The case for signaling over human capital is not as strong as you make out here. Even the sheepskin effect can be explained with HC as Nick Huntington Klein has pointed out,
“What schools actually *do* when they allow you to continue in your education is, effectively, measure what you’ve learned and see if it passes some minimum standard. If you don’t, you drop out. We end up with those failing the (lax) minimum populating the dropout years. They’ve learned little, so they earn little. In the final year, you see everyone who passes the minimum, whether they learned just enough or WAY MORE than enough. The final year contains a wide range of big learners, so on average there’s a big jump in earnings that year.
Intuitive, based on literal actions people perform, and a totally-HC explanation of sheepskin effects.”
I have written more about the limitations to Caplan’s Case Against Education here.
https://infovores.substack.com/p/attention-caplanites-school-is-less
Great post, as usual.
I think you are right on most things, however, I do not believe the AI argument.

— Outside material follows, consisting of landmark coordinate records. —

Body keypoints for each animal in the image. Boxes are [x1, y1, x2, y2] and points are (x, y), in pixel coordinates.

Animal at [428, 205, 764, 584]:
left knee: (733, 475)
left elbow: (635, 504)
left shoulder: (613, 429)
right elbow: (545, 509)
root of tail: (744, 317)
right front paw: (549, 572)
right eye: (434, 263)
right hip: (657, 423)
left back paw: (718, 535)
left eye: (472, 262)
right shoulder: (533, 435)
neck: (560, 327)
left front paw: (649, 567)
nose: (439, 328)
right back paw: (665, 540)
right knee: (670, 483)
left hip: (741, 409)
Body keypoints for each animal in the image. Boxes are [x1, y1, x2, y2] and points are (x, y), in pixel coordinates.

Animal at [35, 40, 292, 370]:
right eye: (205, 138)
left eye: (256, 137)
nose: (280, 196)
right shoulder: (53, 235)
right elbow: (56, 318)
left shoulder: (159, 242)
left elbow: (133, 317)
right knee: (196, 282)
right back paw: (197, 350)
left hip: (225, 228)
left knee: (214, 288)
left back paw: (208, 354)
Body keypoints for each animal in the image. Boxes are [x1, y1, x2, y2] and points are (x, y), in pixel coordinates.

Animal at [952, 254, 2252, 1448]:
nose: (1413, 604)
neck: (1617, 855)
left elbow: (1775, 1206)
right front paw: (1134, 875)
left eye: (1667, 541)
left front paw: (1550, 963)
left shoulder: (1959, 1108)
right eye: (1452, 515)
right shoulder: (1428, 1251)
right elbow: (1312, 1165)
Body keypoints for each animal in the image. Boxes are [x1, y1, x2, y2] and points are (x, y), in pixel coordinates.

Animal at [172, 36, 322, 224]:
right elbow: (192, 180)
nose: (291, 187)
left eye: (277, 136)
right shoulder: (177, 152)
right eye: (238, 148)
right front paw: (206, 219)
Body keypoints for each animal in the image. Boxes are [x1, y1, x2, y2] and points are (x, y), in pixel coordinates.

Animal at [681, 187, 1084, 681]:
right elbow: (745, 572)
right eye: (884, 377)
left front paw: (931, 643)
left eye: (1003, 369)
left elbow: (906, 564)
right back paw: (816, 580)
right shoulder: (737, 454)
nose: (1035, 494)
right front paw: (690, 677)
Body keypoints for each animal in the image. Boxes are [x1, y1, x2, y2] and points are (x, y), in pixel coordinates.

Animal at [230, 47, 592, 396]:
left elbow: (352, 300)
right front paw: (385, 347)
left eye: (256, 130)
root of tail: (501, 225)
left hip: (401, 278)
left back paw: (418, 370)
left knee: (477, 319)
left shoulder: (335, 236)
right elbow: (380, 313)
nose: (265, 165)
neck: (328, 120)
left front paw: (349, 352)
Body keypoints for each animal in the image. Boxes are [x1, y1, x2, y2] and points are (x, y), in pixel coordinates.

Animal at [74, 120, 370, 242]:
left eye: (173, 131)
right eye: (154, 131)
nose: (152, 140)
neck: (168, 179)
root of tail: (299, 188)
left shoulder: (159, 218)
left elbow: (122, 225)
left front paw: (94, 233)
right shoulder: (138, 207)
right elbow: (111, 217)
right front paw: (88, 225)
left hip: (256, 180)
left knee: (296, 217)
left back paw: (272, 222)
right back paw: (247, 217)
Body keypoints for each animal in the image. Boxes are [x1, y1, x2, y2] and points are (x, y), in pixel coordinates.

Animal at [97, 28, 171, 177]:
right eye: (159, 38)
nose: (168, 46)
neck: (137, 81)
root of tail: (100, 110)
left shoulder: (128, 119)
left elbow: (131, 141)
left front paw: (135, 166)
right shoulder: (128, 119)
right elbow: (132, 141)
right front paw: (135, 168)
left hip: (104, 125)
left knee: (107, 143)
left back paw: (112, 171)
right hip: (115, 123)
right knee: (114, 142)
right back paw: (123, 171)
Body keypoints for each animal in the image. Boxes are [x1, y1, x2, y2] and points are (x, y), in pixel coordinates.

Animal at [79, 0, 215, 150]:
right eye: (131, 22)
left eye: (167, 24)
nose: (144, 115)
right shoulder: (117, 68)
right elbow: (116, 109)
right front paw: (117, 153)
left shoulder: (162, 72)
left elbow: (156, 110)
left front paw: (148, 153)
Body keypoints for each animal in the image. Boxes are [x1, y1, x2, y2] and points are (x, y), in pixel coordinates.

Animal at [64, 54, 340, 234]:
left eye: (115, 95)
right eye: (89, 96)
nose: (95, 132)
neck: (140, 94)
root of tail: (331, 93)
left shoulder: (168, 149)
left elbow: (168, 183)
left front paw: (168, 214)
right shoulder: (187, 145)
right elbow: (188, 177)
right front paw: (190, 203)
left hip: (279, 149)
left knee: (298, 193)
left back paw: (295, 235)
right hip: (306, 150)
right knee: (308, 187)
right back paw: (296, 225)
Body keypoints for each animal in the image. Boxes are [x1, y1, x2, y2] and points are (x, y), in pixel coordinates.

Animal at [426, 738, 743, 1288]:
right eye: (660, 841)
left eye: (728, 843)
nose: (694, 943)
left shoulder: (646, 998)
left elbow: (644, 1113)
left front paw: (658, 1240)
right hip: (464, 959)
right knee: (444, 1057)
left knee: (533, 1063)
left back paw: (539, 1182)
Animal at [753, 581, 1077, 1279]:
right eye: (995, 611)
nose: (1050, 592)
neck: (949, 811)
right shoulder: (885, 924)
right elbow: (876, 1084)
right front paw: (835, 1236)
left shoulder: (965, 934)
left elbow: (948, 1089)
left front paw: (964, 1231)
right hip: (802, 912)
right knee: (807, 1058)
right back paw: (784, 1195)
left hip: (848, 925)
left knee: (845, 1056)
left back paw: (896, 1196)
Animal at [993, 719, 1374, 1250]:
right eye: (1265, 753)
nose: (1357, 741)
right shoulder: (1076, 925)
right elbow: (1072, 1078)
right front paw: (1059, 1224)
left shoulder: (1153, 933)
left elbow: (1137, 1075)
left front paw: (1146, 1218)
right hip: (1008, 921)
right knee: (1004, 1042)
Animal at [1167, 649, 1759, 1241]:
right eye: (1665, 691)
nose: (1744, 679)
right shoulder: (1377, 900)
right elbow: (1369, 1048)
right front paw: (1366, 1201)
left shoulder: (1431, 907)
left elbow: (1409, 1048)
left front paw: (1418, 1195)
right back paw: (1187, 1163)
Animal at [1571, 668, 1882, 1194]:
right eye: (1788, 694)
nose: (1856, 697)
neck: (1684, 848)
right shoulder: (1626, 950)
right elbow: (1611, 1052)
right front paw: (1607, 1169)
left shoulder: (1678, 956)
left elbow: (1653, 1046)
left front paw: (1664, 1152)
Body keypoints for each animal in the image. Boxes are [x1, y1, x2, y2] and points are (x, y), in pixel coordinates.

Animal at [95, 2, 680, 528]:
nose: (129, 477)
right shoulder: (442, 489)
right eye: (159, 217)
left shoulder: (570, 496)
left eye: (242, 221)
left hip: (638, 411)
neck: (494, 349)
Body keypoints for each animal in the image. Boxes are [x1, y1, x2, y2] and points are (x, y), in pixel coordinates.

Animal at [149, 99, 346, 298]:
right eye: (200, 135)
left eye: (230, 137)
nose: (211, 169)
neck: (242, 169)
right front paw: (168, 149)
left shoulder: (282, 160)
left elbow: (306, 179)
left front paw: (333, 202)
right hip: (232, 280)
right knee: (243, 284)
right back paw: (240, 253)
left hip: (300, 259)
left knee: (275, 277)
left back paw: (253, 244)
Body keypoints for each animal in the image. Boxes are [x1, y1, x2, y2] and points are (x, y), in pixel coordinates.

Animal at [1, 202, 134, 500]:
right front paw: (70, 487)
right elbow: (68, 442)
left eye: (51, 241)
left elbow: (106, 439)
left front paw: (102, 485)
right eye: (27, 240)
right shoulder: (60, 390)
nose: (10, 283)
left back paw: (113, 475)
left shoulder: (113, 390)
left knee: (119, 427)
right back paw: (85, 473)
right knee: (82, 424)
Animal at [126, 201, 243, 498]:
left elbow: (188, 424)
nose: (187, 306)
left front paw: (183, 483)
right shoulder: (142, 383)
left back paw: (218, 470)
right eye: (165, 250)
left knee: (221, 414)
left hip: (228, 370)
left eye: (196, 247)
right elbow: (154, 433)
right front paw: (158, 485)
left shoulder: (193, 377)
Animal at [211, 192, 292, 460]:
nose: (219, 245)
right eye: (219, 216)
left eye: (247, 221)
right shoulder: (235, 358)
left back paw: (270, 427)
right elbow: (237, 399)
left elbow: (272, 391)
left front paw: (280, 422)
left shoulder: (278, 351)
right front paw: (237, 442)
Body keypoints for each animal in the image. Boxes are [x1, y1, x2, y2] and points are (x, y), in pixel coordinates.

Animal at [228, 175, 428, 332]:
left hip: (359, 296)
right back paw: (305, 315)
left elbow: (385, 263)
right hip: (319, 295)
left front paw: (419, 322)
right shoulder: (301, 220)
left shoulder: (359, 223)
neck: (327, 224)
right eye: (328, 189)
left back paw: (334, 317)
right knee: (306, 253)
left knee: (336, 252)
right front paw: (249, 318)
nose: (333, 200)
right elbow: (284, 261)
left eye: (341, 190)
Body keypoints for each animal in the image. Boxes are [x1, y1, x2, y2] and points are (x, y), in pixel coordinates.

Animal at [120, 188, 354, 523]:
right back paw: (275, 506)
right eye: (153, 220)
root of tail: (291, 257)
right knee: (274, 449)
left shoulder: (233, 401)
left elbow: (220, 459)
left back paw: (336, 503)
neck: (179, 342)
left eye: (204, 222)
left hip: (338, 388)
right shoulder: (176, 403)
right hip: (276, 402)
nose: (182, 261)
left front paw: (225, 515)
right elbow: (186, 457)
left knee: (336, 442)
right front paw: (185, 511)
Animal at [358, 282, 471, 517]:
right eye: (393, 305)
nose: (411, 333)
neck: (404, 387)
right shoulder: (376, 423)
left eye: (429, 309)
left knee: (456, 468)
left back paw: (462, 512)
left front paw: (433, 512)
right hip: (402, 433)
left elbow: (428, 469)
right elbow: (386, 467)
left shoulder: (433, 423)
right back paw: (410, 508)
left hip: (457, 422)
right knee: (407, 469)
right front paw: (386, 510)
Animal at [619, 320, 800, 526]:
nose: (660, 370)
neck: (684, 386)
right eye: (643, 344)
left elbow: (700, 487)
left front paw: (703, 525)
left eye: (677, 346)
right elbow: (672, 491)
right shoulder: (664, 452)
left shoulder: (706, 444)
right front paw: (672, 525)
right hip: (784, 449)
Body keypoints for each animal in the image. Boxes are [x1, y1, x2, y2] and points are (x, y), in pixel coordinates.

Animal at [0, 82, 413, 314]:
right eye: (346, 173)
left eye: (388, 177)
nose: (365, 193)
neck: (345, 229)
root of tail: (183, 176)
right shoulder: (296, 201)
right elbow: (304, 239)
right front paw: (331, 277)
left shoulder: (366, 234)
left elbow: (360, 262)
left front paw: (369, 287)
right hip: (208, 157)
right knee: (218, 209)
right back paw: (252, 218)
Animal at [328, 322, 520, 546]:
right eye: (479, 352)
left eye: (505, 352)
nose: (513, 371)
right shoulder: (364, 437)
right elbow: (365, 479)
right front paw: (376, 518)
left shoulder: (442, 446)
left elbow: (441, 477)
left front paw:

See this short, skeptical post (by a labor economist addressing the aforementioned paper): https://forklightning.substack.com/p/shorting-the-ai-jobs-apocalypse
Much of the AI evidence is confounded by the macro-environment. It is extremely unwise to make inferences like this during the 2019-now period which saw a huge change in available capital. Just look at the tech job market overall:
https://substack.com/@josephpolitano/note/c-153310337
Additionally, the returns on AI to tech workers seem highly controversial within the field. I work in data, and there seems to be no consensus among data scientists & swe's on the utility of LLMs.